Nella fotografia attuale della galassia grillina, la parte leale al vicepremier non appare mossa: con Di Maio restano saldamente i «governativi» Riccardo Fraccaro, Alfonso Bonafede, Giulia Grillo, Vincenzo Spadafora, Manlio Di Stefano, Carlo Sibilia, oltre ai capigruppo Francesco D’Uva e Stefano Patuanelli. Impegnati, tutti, a fare in modo che la nascita eventuale del governo giallorosso non si accompagni a un ridimensionamento del ruolo del Capo politico e al congelamento della riorganizzazione di M5s che era a buon punto e che è stata congelata dallo scoppio della crisi.
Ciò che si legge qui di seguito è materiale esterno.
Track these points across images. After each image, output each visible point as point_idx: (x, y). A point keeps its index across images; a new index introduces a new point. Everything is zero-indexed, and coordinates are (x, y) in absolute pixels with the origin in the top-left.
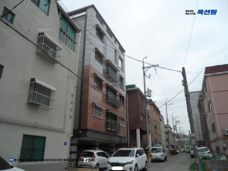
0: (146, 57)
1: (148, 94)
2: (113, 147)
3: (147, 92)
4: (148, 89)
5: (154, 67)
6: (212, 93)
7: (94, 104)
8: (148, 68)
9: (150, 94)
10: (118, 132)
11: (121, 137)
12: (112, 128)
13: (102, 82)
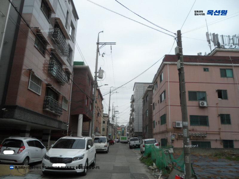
0: (103, 32)
1: (99, 74)
2: (48, 134)
3: (98, 72)
4: (100, 68)
5: (110, 45)
6: (168, 83)
7: (31, 72)
8: (103, 44)
9: (102, 75)
10: (58, 115)
11: (60, 122)
12: (52, 109)
13: (46, 45)
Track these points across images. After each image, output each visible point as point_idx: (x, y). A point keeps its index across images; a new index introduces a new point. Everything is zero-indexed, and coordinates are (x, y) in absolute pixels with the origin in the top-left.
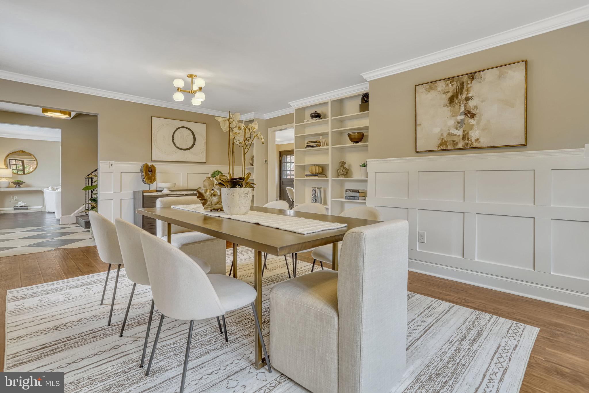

Sull'altro fronte, anche attorno al presidente della Camera Roberto Fico e all’ala «ortodossa», ben disposta verso un accordo coi Dem da tempi non sospetti, lo schieramento non è mutato: il pressing per un accordo senza «se» e senza «ma» viene sostenuto dal presidente della commissione Antimafia Nicola Morra, da quello della commissione Affari costituzionali della Camera Giuseppe Brescia e dai parlamentari Luigi Gallo, Alberto Airola, Doriana Sarli e Federico D’Incà. Tra gli scettici sull'accordo col Pd, in «zona Paragone» ci sarebbero anche il sottosegretario Stefano Buffagni e il socio di Rousseau Massimo Bugani, mentre agli scettici «di sinistra» si possono ascrivere le posizioni di Paola Taverna e del citato Alessandro Di Battista. Scettico, da par suo, viene dato anche Davide Casaleggio. Ma il «fattore Conte», come molti osservano, dopo l’appello di oggi sembra destinato a fare la differenza, anche perchè è opinione comune che il carisma di Conte stia facendo breccia nei gruppi parlamentari grillini, specialmente tra gli eletti più giovani, molti dei quali letteralmnte «folgorati» dal modo in cui il premier ha gestito la crisi e ha risposto al leader leghista Matteo Salvini in Senato lo scorso 20 agosto.